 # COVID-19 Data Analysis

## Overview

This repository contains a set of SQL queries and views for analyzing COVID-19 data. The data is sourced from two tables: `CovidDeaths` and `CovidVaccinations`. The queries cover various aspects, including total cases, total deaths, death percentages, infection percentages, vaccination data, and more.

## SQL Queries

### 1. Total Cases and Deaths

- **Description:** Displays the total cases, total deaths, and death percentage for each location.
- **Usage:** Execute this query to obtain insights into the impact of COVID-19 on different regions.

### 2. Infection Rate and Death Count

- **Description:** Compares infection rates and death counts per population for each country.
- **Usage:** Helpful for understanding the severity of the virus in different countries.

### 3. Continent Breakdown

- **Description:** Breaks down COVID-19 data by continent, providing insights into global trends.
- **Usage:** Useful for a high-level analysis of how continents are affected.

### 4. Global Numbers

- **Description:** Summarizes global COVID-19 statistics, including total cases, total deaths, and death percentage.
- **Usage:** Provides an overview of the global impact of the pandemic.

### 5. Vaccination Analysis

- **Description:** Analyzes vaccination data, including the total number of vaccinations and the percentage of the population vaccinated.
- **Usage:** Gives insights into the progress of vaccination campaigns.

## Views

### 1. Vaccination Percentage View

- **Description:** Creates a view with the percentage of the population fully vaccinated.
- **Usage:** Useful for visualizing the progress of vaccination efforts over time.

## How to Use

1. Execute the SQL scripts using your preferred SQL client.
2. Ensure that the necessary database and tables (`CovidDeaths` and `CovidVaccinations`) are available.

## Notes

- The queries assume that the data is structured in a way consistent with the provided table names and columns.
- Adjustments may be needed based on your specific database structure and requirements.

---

==============================

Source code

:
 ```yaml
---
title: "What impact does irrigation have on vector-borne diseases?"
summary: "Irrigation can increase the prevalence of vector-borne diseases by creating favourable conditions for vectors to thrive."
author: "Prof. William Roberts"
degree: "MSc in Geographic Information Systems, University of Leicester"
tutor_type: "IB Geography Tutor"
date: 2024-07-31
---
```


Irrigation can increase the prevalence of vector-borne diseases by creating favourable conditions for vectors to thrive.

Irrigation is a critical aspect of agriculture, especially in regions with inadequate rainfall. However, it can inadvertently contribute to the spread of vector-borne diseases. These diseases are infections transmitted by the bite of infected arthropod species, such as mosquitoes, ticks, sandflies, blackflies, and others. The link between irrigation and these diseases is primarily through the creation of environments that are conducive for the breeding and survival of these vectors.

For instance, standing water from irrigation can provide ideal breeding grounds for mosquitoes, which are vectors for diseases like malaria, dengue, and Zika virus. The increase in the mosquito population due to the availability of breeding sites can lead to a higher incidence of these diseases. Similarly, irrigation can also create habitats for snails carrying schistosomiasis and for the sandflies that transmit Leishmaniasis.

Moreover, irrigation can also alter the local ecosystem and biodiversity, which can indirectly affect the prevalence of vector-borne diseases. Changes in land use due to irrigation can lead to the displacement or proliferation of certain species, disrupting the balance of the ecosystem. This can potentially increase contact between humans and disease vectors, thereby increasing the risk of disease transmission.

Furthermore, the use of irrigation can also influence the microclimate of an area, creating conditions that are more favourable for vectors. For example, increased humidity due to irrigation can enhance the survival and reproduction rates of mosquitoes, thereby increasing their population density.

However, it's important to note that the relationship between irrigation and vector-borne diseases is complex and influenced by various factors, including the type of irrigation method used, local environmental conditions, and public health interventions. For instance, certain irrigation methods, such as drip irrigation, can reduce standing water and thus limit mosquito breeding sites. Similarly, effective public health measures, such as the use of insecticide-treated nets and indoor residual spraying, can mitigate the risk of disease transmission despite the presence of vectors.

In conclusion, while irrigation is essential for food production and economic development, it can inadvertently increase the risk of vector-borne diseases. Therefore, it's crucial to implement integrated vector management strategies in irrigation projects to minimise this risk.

==============================

Note how many lines in the listing above hold the string "lead", then give only that figure.

THE ANSWER: 2